■ WHAT THIS TASK INVOLVES ■
Search the records for the word "Albert" and report each line that has it.

■ EXTRACTED MATERIAL ■

----

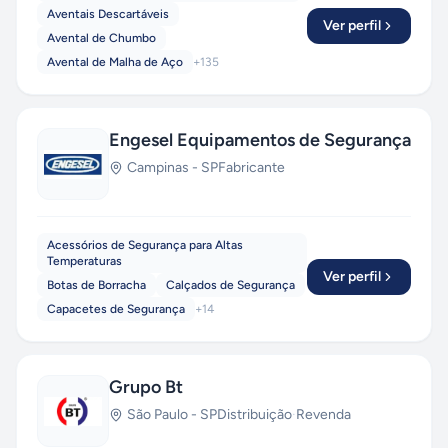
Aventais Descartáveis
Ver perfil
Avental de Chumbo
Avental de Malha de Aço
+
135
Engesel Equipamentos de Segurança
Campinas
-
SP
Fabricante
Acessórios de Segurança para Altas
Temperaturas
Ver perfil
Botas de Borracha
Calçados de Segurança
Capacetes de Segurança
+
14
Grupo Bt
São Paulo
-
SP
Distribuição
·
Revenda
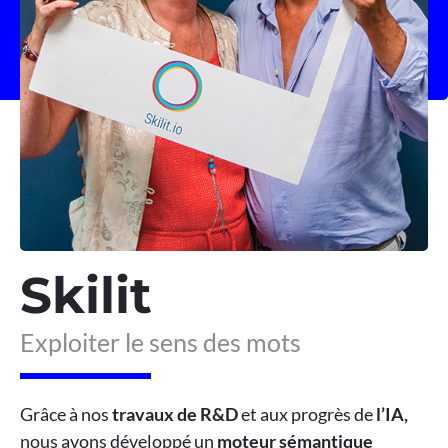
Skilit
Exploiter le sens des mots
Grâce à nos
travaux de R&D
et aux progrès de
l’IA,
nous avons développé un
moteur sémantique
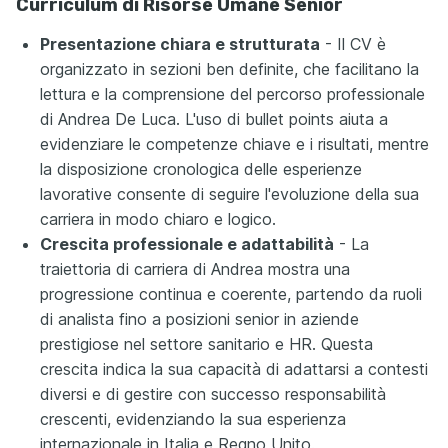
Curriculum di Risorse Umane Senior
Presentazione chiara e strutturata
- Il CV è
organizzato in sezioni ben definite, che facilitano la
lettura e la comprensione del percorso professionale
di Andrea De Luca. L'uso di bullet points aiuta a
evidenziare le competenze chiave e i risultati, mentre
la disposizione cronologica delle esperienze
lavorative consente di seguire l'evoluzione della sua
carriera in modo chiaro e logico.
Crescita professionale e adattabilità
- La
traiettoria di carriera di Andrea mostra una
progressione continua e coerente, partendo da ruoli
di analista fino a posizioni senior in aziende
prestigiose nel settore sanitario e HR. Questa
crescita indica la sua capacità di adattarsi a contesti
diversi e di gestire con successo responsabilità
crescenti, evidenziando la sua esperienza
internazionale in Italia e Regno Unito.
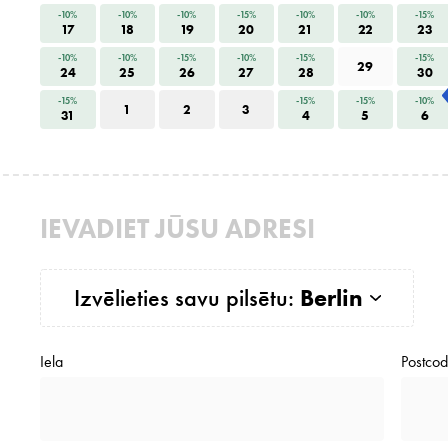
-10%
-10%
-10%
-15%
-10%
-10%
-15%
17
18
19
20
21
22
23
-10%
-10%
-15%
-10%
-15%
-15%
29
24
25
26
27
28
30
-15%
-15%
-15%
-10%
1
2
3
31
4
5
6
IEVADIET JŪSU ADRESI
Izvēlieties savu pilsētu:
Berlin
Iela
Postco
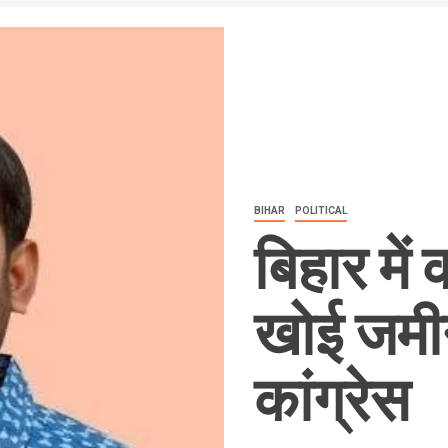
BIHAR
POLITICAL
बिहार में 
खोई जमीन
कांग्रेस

----

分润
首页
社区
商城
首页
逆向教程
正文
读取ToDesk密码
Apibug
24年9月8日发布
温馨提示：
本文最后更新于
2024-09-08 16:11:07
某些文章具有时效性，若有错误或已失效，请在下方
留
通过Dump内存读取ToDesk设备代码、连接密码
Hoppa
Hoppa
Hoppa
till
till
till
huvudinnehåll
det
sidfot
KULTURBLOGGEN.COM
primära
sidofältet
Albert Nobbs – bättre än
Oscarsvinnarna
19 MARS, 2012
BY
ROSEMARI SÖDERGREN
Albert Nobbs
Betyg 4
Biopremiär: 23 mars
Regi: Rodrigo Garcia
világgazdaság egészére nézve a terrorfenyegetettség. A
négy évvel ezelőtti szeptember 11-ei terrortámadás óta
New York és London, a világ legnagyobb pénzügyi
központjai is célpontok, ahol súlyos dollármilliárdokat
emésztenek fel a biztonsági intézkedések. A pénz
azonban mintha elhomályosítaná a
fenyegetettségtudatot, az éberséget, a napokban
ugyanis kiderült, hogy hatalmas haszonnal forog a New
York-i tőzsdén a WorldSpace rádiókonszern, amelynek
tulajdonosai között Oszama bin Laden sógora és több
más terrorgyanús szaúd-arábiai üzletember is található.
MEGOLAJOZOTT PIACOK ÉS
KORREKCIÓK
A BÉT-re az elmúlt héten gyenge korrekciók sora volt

----

■ ANSWER TO THIS EXERCISE ■
Albert Nobbs – bättre än
Albert Nobbs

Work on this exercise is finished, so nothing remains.